This 130 hectare reserve in the Southern Highlands of NSW is on a 150 million year old volcanic intrusion supporting the Wet Sclerophyll EEC Mount Gibraltar Forest. The Bowral Trachyte rock was quarried for 100 years to supply stone for public buildings, monuments, kerb stones and railway ballast. The disused quarries are listed by the NSW National Trust and are under consideration by the NSW Heritage Council.
This major disturbance followed by neglect allowed severe invasion by environmental weeds into the forest surrounding the quarries in this urban island Reserve; and at the time the project started, the weeds had smothered the native ground cover and prevented canopy replacement. Mount Gibraltar Forest is dominated by Eucalyptus fastigata, E.radiata, E.piperita, and E smithi and has a sparse shrub layer of Notelaea venosa, Exocarpus cupressiformis, Pittosporum undulatum, Hedycarya angustifolia, Acacia melonoxylon, Melaleuca hypericifolia, Leptospermum brevipes and Persoonia linearis. The forest has a particularly rich ground cover of ferns, as well as a range of forbs and grasses.

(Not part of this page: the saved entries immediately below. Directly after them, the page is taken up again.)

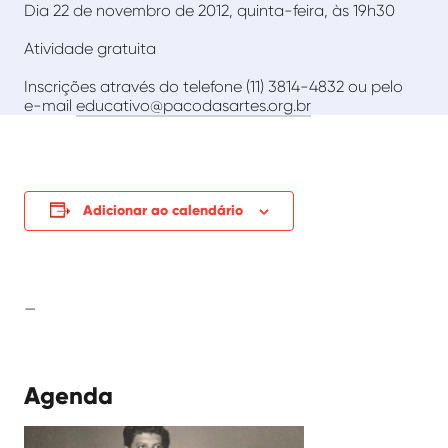
Dia 22 de novembro de 2012, quinta-feira, às 19h30
Atividade gratuita
Inscrições através do telefone (11) 3814-4832 ou pelo
e-mail
educativo@pacodasartes.org.br
Adicionar ao calendário
—
Agenda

For the last 18 years volunteer bush regenerators have worked weekly, under the auspices of the owner, Wingecarribee Shire Council. Work has been carried out to a plan working systematically down the contours removing the invaders that have escaped from local gardens including: Ivy, Honeysuckle, Blackberry, Holly, Privet, Barberry, Hawthorn, Cotoneaster Spindleberry, Buddleja. Vinca, Montbretia and Agapanthus, Sycamores and the ubiquitous Pine trees.
At the same time volunteers campaigned for better environmental management by the local council which has introduced an environmental levy on rates and provides Bushcare support to local groups. Careful records are kept of volunteer hours and matching grants are sought for employment of qualified contractors to assist with the steep and difficult areas. To date the group has contributed 33,700 hours of voluntary work to the project and attracted funding of $755,117.
Fortunately there is a strong and viable seed bank in the fertile soil so each site is checked after six months and thereafter at increasing intervals as the regeneration gathers integrity. In normal weather conditions, a diverse assemblage will have developed within 2 years. From replacement Eucalypts to numerous orchid species the results are rewarding and prove that the principles of Bush Regeneration are effective.
Fauna and Flora surveys have been carried out and the Endangered Ecological Community is currently being assessed for National listing. Infra-structure is being upgraded gradually for visitor enjoyment of the Reserve. The volunteers have produced a magnificent hard-cover, full colour book about the social, industrial and natural history of the Reserve: The Gib: Mount Gibraltar, Southern Highlands. (a reprint was recently funded by the Hawkesbury-Nepean Catchment Management Authority and is available from the group and local shops) to inform residents, visitors and students about this special place.